NRT: The health industry now recommends that all smokers take regular doses of nicotine to feed their addiction as they quit smoking cigarettes. Nicotine gum. Nicotine patches. The theory is to stay addicted to nicotine and avoid physical withdrawal while dealing with the psychological triggers and habits. Then, at some point several months after you've quit smoking, try to taper off the nicotine replacement products and withdraw from the nictone addiction. It works for some people. In clinical tests against low-dose nicotine placebo gums and patches, it works better. In real world population studies, cold turkey quitting is more successful. The big downside of the NRT approach is that you are still addicted to nicotine, although at dosages that may still be putting you into withdrawal. Research shows all the same cravings are still, there, but perhaps reduces a small amount in intensity. Thus, you are trading off some potential reduction in cravings for a longer period of nicotine withdrawal as opposed to cold turkey where you do the withdrawal part quickly.

There's no free lunch. You have to pay the piper on this nicotine withdrawal. It's just a question of paying more for a short period of time or less over a longer period of time.

For the NRT approach, this Become an EX plan is probably as good as anything you'll find. It's pretty much state-of-the-art for those who believe that's the best way to quit.

For cold-turkey, I would strongly recommend the free written and video materials at the www.whyquit.com. It is an incredible cold turkey resource with day by day instructions so you know exactly what to expect and how to deal. I also think the Alan Carr books are a proven successful formula in a cold turkey program.
hwc
Member
Whichever approach you follow, there are two things you are going to have to do:

a) It is almost impossible to quit unless you make a commitment to STOP SMOKING. It can be a commitment for just one hour, then make another commitment for a second hour. Whatever. But, it is to be a "no discussion, no debate" commitment. Nobody has the willpower to fight through nicotine craving urges if they are going to have a "should I or shouldn't I" debate for each one. You'll lose that debate and cave. If the decision is already made (I am NOT going to smoke), then craves are manageable.

b) Research has show that having an arsenal of responses to employ when a crave hits is critical. Sucking on a straw. Eating a hard candy. Taking deep breaths. Screaming. Chewing sunflower seeds. Whatever. It doesn't matter. You just need three to five things you can quickly choose from to divert yourself when a nictone crave hits. You only need to buy yourself three minutes of distraction for each crave.
hwc
Member
BTW, rather than finish the pack and quit tomorrow, why not put yourself in the power postion? Throw the pack away before its finished and truly own your commitment to go an hour, or a day, or a week without smoking.

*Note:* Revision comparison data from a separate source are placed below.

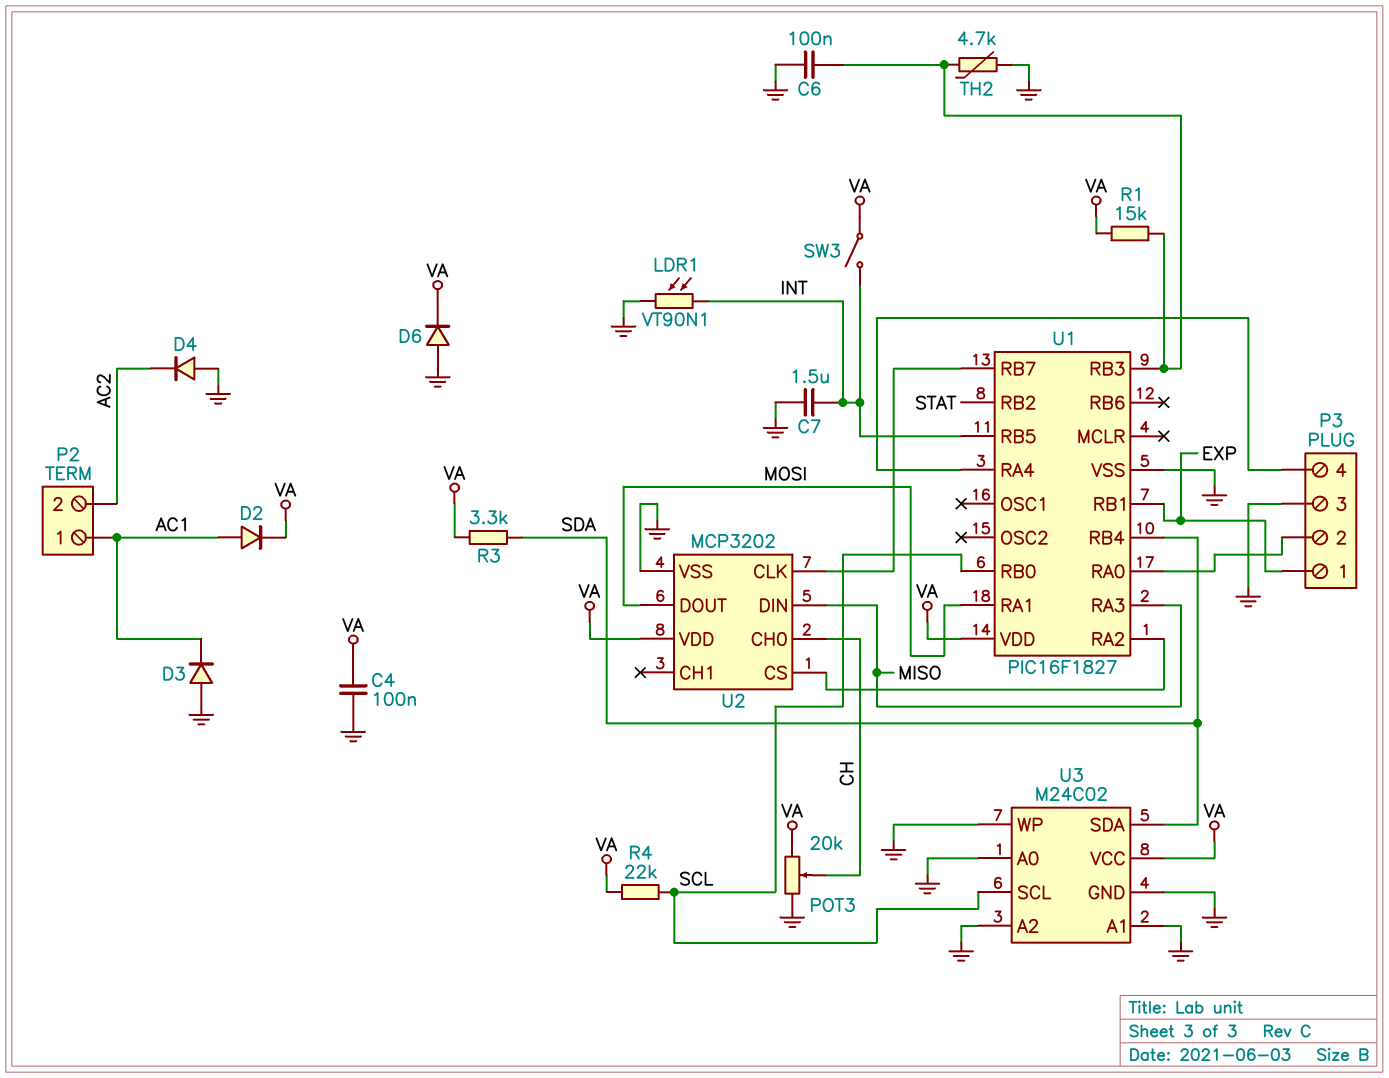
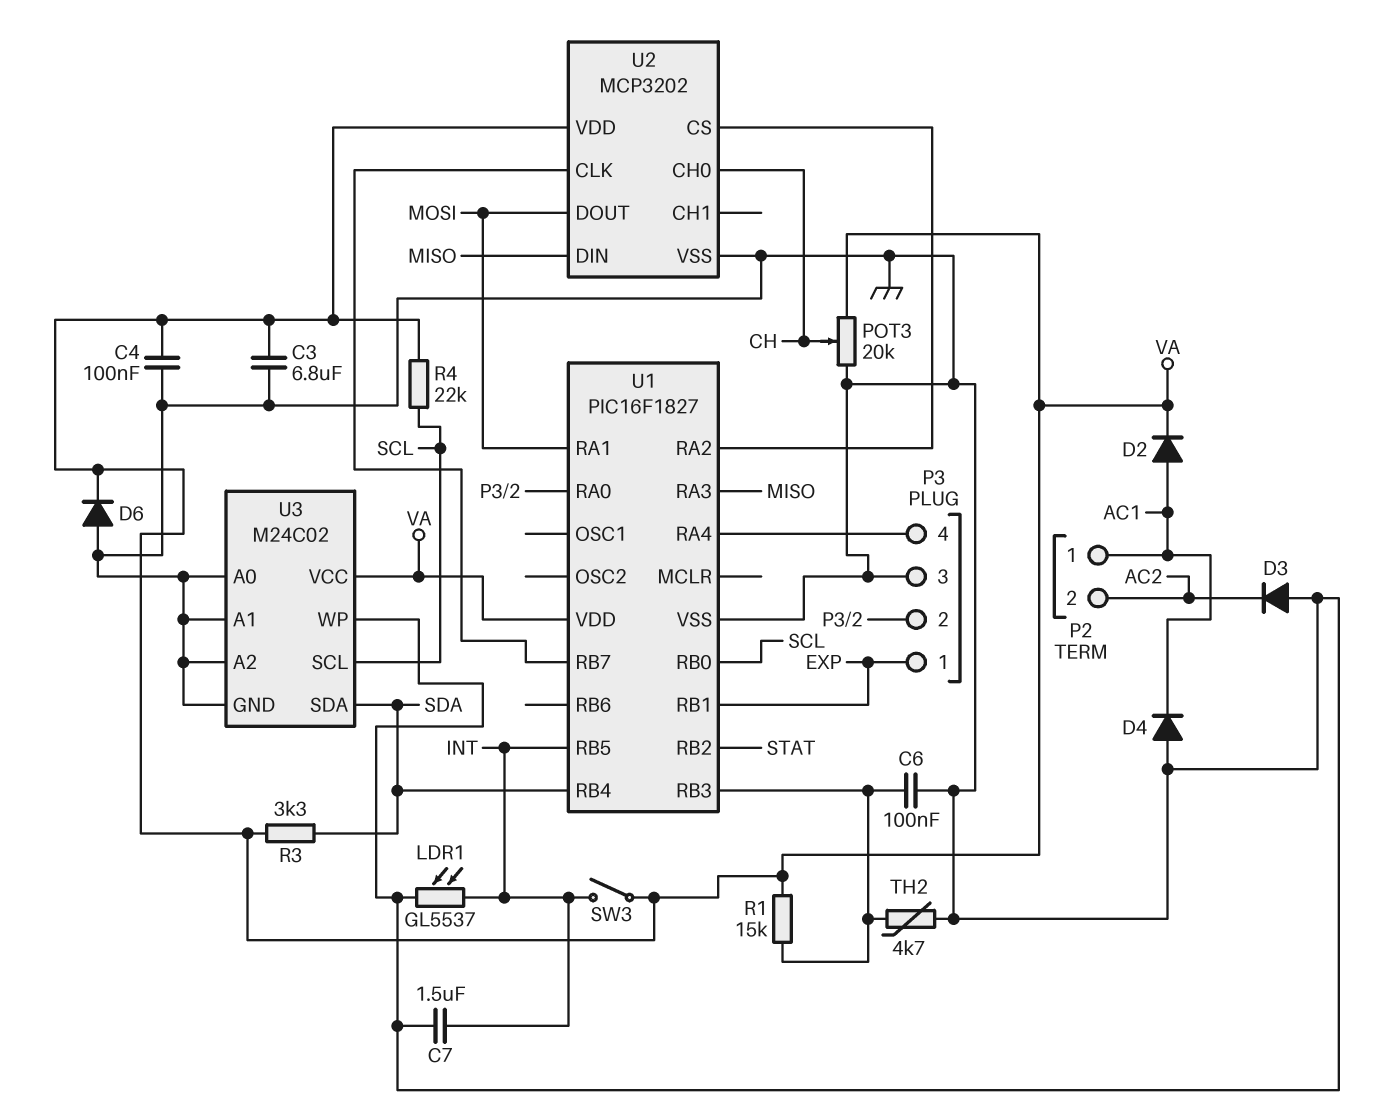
C3: none -> 6.8uF (GND, VA)
D3: diode (A GND, K AC1) -> diode (A GND, K AC2)
D4: diode (A GND, K AC2) -> diode (A GND, K AC1)
LDR1: VT90N1 (GND, INT) -> GL5537 (GND, INT)

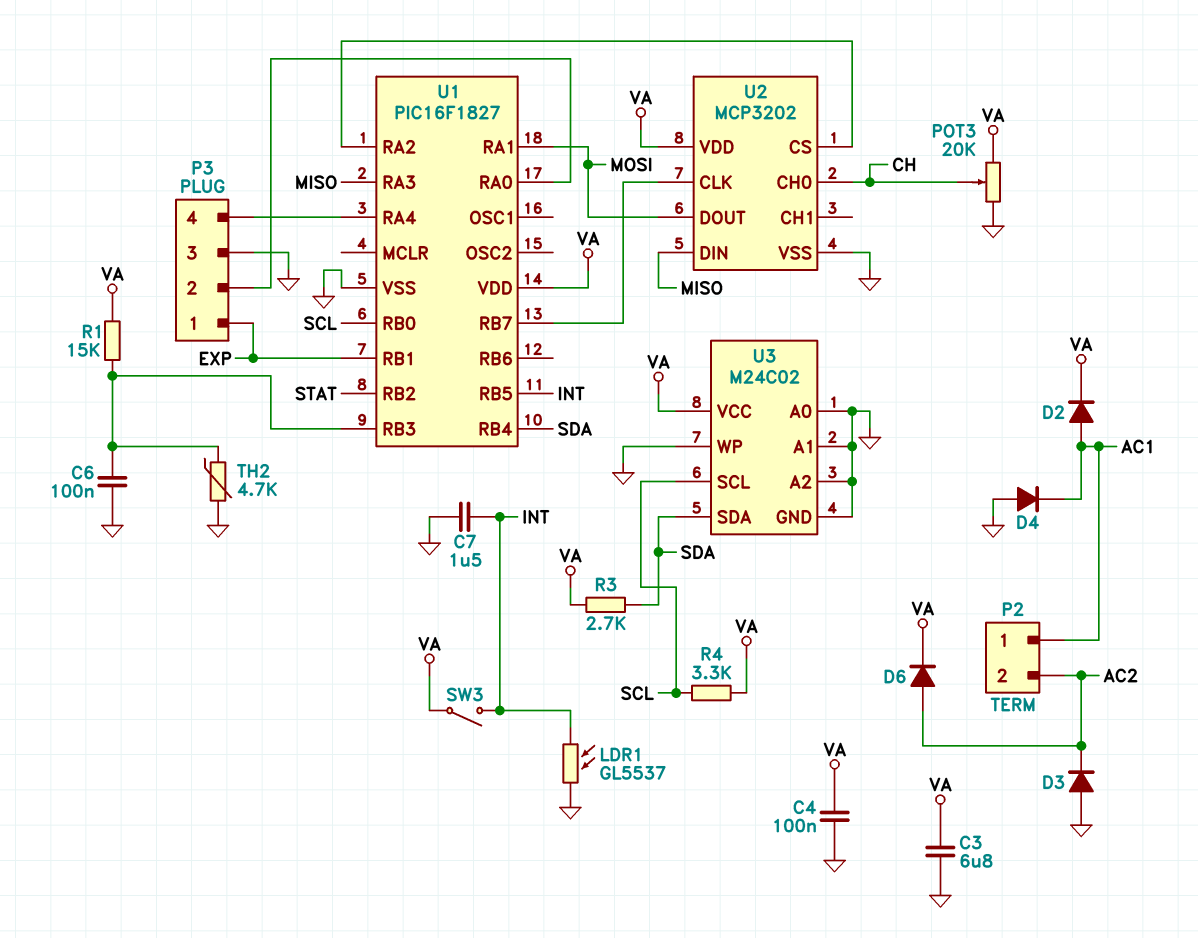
D6: diode (A GND, K VA) -> diode (A AC2, K VA)
R3: 3.3k (SDA, VA) -> 2.7k (SDA, VA)
R4: 22k (SCL, VA) -> 3.3k (SCL, VA)

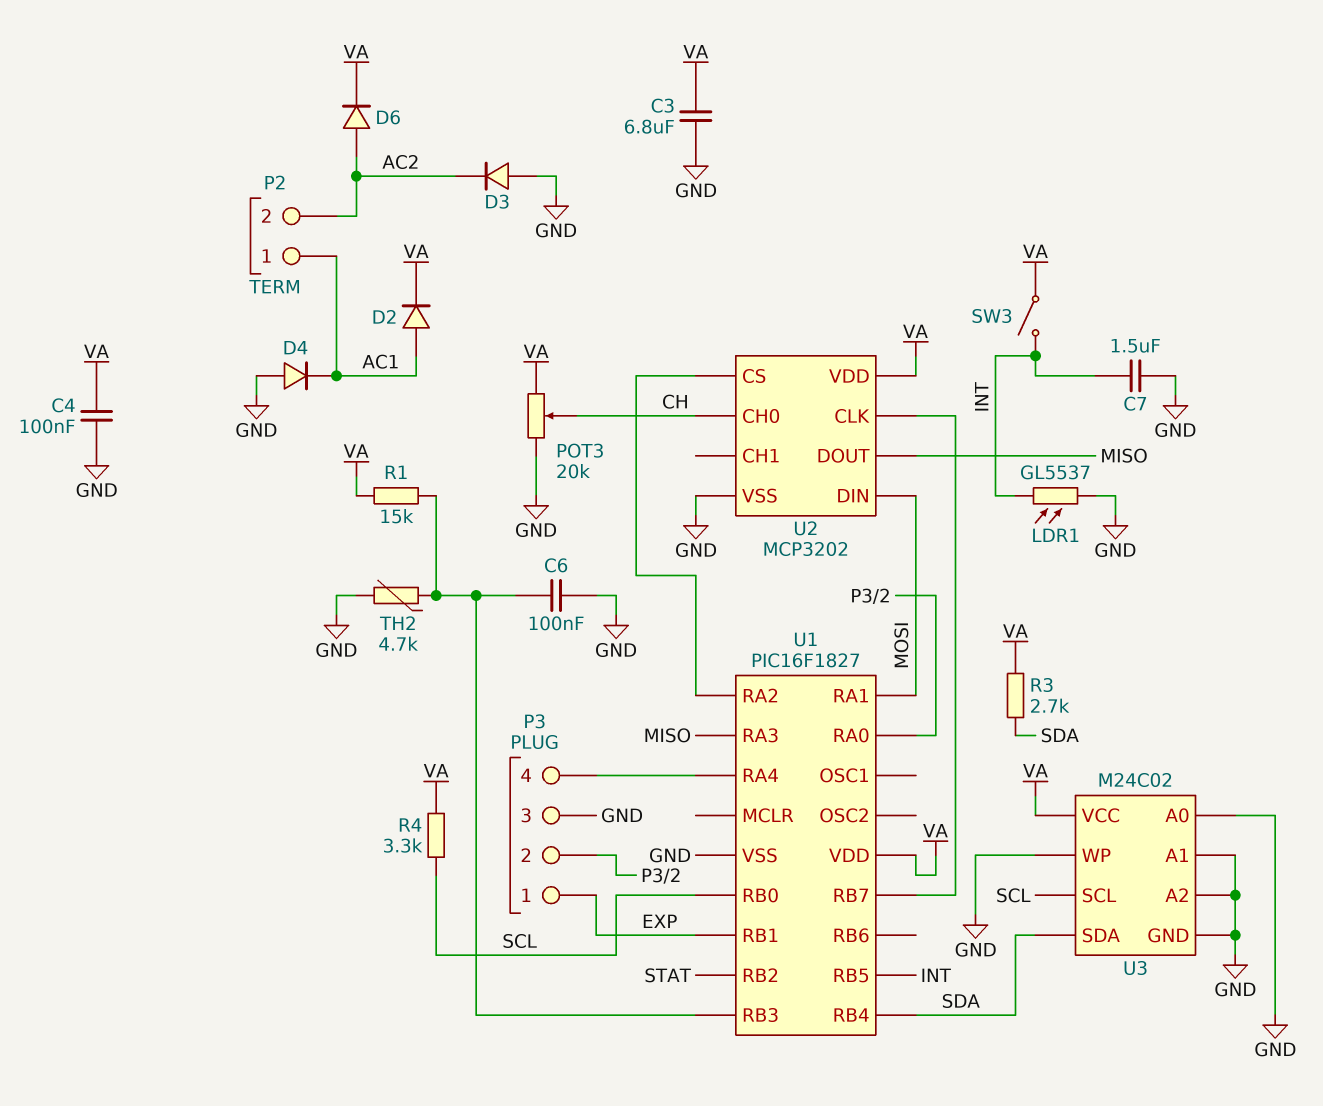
U2 pin DIN: MISO -> MOSI
U2 pin DOUT: MOSI -> MISO

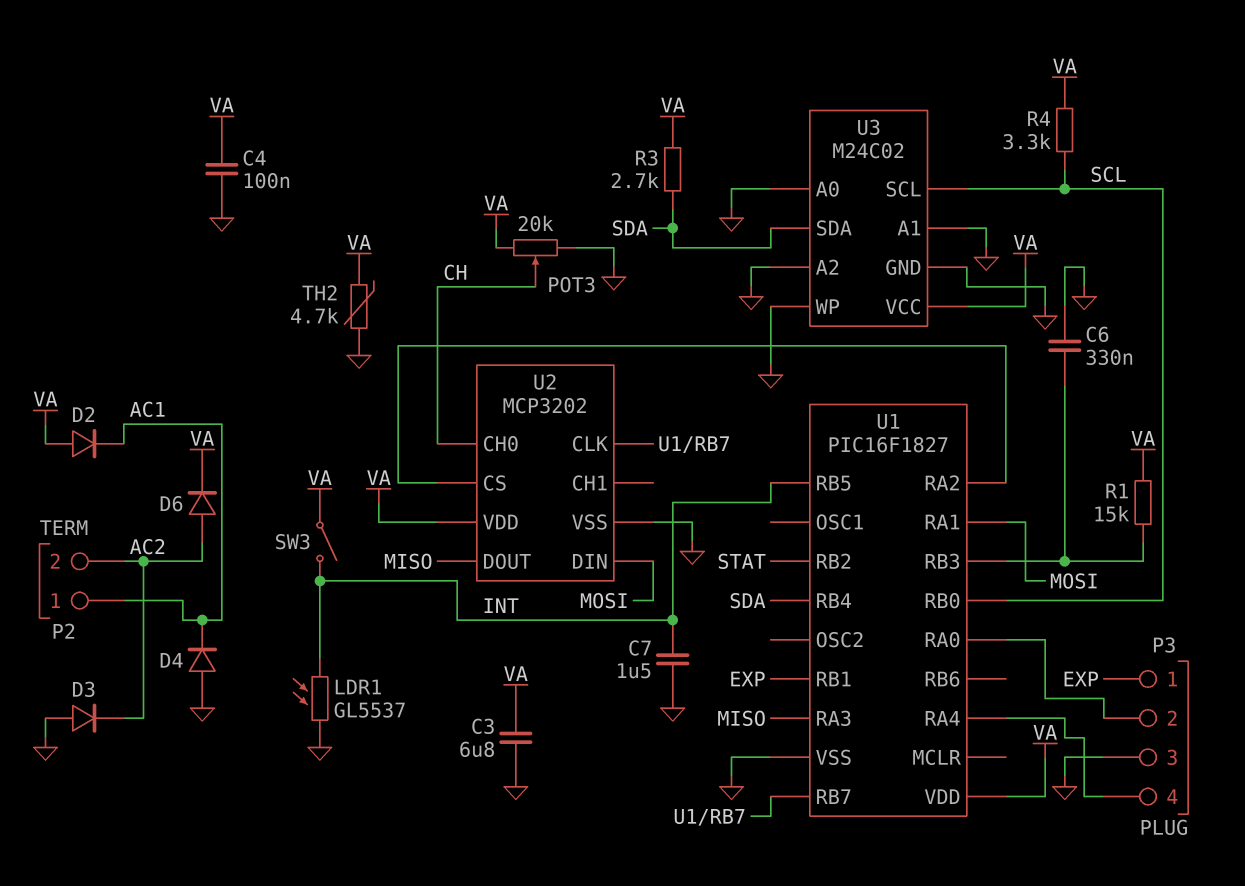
C6: 100nF (GND, U1/RB3) -> 330nF (GND, U1/RB3)
D2: diode (A AC1, K VA) -> diode (A VA, K AC1)
TH2: 4.7k (GND, U1/RB3) -> 4.7k (GND, VA)

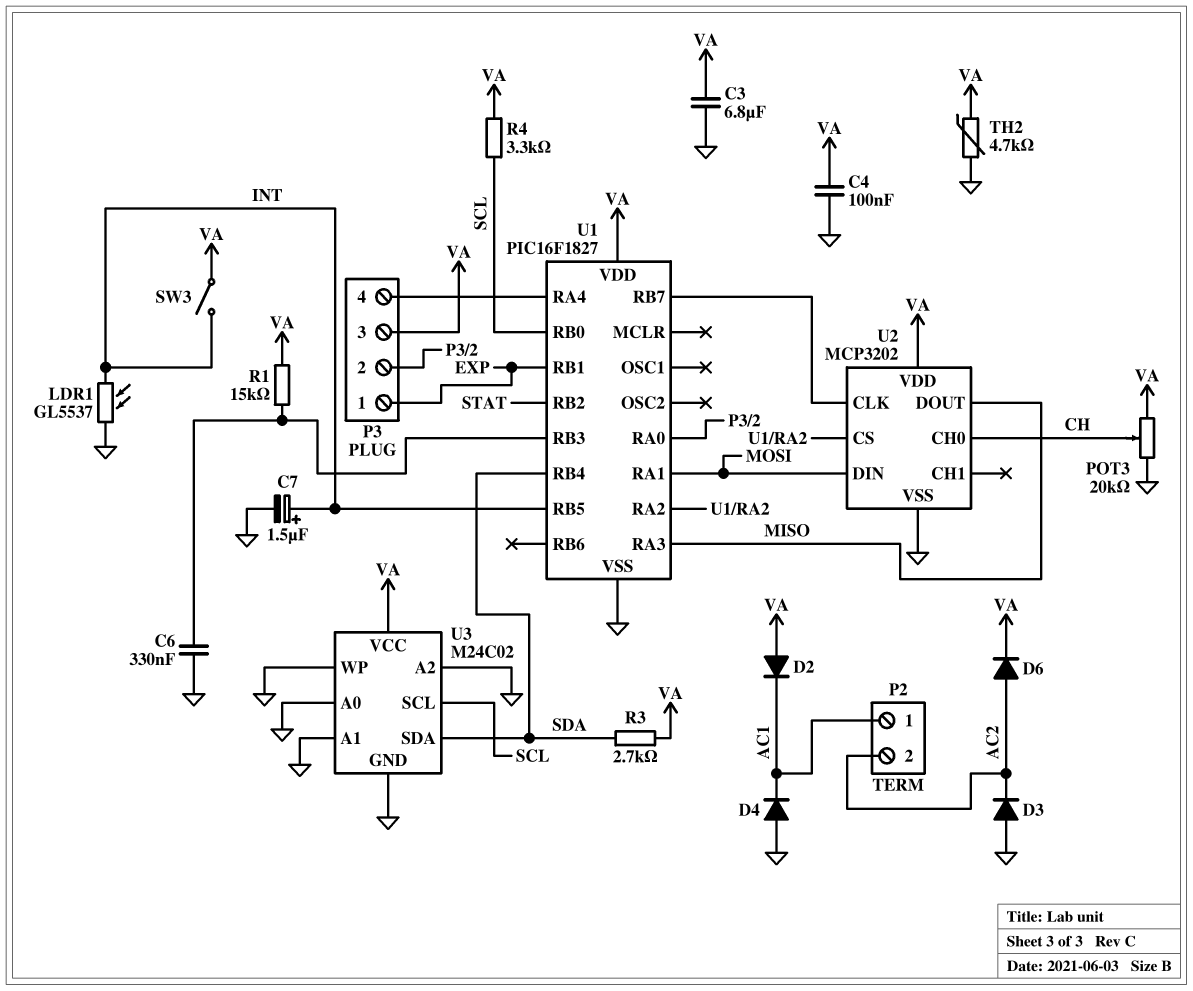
C7: 1.5uF (GND, INT) -> 1.5uF (plus INT, minus GND)
P3 pin 3: GND -> VA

That way, you aren't quitting because you had to (you ran out). You are quitting because you want to.

People who successfully quit don't think of it as "giving up smoking", but rather of "getting something really good" -- i.e. life without addiction, life without the stink on your clothes, life without being a social outcast, life without cigarettes killing you. Quitters who dwell on "giving up cigarettes" (as if there were any reason to want to keep them!) usually drive themselves crazy with the cravings and go back to smoking. Think of that cigarette in your hand as a syringe of deadly drug and it's not half as hard to fight off a craving.
jacob5
Member
Michael, I quit cold turkey but had tried all three methods in the past.

This time I actually started with a lozenge but after day 1 decided if I was going to have to go through the hell of withdrawls, I wasn't doing it twice. So, got it all done by going cold turkey.

It's still a battle but night & day from the first week. I always say it because I want someone to understand I get it, I LOVED smoking and smoked for 13 years, so I get how hard it is. There are a lot of people on here that smoked even longer than that.

Reach out for support and vent on here, but stay strong. Don't give up no matter how hard it is... no one ever died from nicotine withdrawls, even though it feels like it sometimes.